Kami merumput dengan tangan kosong

Para maenad menyerbu ke arah mereka. sapi

Dengan ambing bengkak dan menyeret yang melenguh.

Sapi dara lainnya terkoyak-koyak. Ada sisinya

Lihat, itu sudah robek. Ada sepasang kaki depan

terlempar ke tanah dan digantung di dahan

Daging pinus, dan darah mengalir.

Banteng adalah pelanggar, apa yang terjadi ketika mereka sedang marah

Mereka menggunakan tanduknya, mereka kalah:

Ribuan dari mereka jatuh ke tangan para gadis” (Euripides. The Bacchae).

(Ini berlebihan secara puitis, tetapi Bacchantes benar-benar membuat takut penduduknya. Berbekal pedang dan tombak
seorang pria dapat dengan mudah membuat beberapa wanita melarikan diri, tetapi jika ada ratusan wanita ini - bukan ribuan, seperti yang dikatakan Euripides - dan mereka memiliki tongkat panjang yang berat di tangan mereka
thyrsi seukuran manusia, yang mereka gunakan seperti tombak, maka tidak hanya petani dan penggembala, tetapi juga prajurit yang terbang).
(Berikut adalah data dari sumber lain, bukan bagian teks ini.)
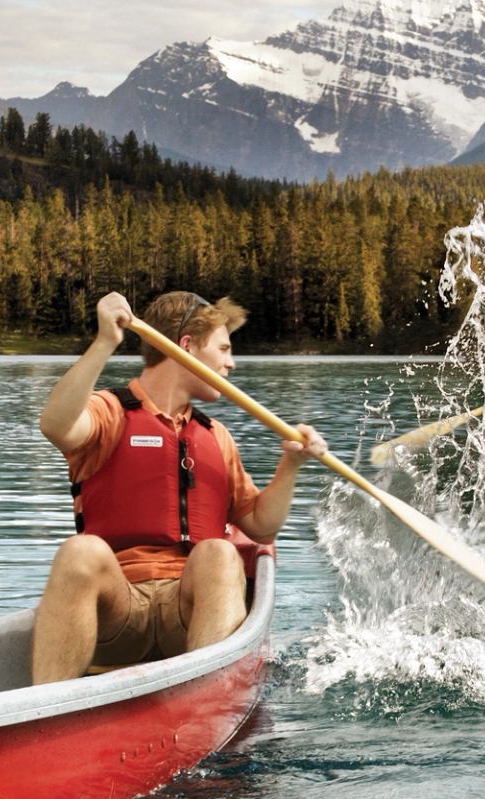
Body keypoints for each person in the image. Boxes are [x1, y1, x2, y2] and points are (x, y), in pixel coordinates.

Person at [32, 288, 325, 684]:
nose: (231, 364)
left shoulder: (215, 436)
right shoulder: (111, 412)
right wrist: (104, 343)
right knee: (80, 551)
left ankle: (206, 696)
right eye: (222, 349)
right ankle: (47, 714)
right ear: (186, 346)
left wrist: (291, 464)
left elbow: (260, 525)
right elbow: (57, 425)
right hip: (117, 613)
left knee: (220, 554)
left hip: (187, 614)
Pertunjukan liturgi ini menjadi prototipe tragedi Yunani kuno. Mungkin di zaman kuno
pengorbanan dilakukan bukan dari seekor banteng, tetapi dari seseorang: diketahui bahwa di pulau Chios dan Tenedos, pengorbanan manusia telah dilakukan untuk Dionysus sejak lama.
dengan mencabik-cabiknya; Porphyry (filsuf Neoplatonis Romawi asal Fenisia, yang hidup pada abad ke-4 M) menulis,
bahwa kadang-kadang terjadi seorang pemuda dikorbankan untuk Bacchus di Chios, dicabik-cabik, hal yang sama terjadi di Tenedos (Porph. De abstr. II.7). Plot mencabik-cabik dan memakan seseorang yang menolak menghormati Tuhan, atau binatang, sangat umum dalam mitos tentang Dionysus: seperti itulah pencabikan
Lycurgus, Pentheus, Orpheus, sapi, lembu jantan dan kambing sebagai bacchantes yang haus darah dalam mitos dan karya puisi - Eur.Bacchae.437-448, 1100-1150; Hom.Il.VI.130-140; Ovid. Metam.XI.1-10).

Pentheus, raja Thebes, adalah penentang aliran sesat baru Dionysus-Bacchus, yang aliran sesatnya dianggapnya tidak terkendali dan penuh kekerasan,
khususnya berdampak negatif terhadap perempuan.

Yang terakhir, setelah menjadi penganut kultus Dionysus, melarikan diri dari rumah mereka, meninggalkan alat tenun mereka:

“Dia sedang bergegas mendaki gunung, dan ada kerumunan wanita

Menunggu dia di sana - dia tidak akan menunggu.

Dionysus mengusir mereka dari mesin:

Mereka hanya memuji Bacchus” (Euripides. The Bacchae).

Harus dikatakan bahwa Pentheus punya alasan serius untuk merasa tidak puas dengan penyebaran kultus Dionysian. Dalam kecamannya, Pentheus
menunjukkan perilaku tidak bermoral wanita yang mengabdi pada Dionysus:

“Kemalangan yang tak terduga menimpa kami:

Orang-orang Thebes meninggalkan anak-anak mereka di rumah;

Dalam kegilaan bacchanalian mereka

Mereka mengembara di pegunungan yang tertutup hutan,

Dan dewa Dionysus - sungguh dewa,

Saya tidak tahu - mereka menganggapnya sebagai tarian.

Di antara gerombolan mereka penuh dengan anggur

Ada kawah, dan bacchantesnya milik kita

Diam-diam, sendirian, di tengah semak-semak hutan

Mereka berlari untuk berbagi tempat tidur dengan seorang pria.

Sepertinya maenads dalam pelayanan,

Tapi Aphrodite lebih disayangi mereka daripada Bacchus.

Saya sudah menangkap beberapa: setelah mengikat tangan mereka,

Orang-orang sekarang menjaga mereka di penjara.”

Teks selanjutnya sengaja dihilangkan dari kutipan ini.